As Halloween approaches, what better time to explore the darker side of classical music?

Great music can bring about many emotions – joy, reflection, melancholy, fear. Composers, like many artists, have always been fascinated with the subjects of death and the supernatural. Below are 5 creepy classical music pieces sure to get you in the Halloween spirit.

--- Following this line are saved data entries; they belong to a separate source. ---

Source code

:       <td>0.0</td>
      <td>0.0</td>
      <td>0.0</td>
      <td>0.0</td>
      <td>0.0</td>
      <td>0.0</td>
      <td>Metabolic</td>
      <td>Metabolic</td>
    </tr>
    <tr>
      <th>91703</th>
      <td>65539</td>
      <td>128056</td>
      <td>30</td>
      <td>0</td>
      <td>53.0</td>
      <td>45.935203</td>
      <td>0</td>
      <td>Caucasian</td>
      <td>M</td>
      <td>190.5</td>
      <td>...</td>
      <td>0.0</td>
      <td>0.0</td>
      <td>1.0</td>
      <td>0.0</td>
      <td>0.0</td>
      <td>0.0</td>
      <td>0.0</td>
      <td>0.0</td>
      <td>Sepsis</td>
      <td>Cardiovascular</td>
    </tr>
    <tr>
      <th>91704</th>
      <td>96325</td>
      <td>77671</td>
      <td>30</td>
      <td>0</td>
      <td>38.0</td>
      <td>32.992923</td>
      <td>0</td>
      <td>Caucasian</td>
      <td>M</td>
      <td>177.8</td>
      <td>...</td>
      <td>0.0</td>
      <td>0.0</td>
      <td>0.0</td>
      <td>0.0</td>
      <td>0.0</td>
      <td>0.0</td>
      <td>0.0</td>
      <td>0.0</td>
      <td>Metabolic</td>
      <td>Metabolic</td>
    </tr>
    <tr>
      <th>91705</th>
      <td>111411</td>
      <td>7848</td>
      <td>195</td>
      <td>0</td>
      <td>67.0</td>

    1. Johann Sebastian Bach: Toccata and Fugue in D Minor
      One of the most famous pieces associated with Halloween, villains and classic horror films like The Black Cat, Dr. Jekyll and Mr. Hyde and even in Dr. Who. This organ composition fits in with a spooky atmosphere as it seems to warn curious onlookers about creaking boards and ghosts.

 

    1. Hector Berlioz: Symphonie Fantastique
      Berlioz uses a range of orchestral effects to create the scene of a gathering of witches–violins using the backs of their bows to create bubbling cauldron sounds, the sound of a funeral bell and outbursts of musical laughter.

 

    1. Modest Mussorgsky: A Night on Bald Mountain
      Beginning life as a tone poem called St. John’s Night on the Bare Mountain, Mussorgsky’s most famous work was made more famous by its revision from Rimsky-Korsakov, and then its inclusion on the big screen. The image of brooding, winged ghouls wreaking havoc on a mountain village under cover of night has terrified generations of young children in Walt Disney’s Fantasia.

 

    1. Saint-Saëns: Danse Macabre
      As the title suggests, this dark little dance has everything required to be included in a list of creepy compositions. It’s name, Danse Macabre, means “dance of death.” The piece tells the story of Death (a violinist, naturally) who made the dead rise from their graves on Halloween to dance to his sinister tune.

 

  1. Heinrich August Marschner: Der Vampyr
    The vampires in film and teen novels today have nothing on the 19th-century European variety. This 1828 opera, which had some popularity in its time, is a story about Lord Ruthven, a vampire causing havoc in England. Marschner’s sinister chromatic writing and chorus of witches and ghosts is enough to put Twilight to shame.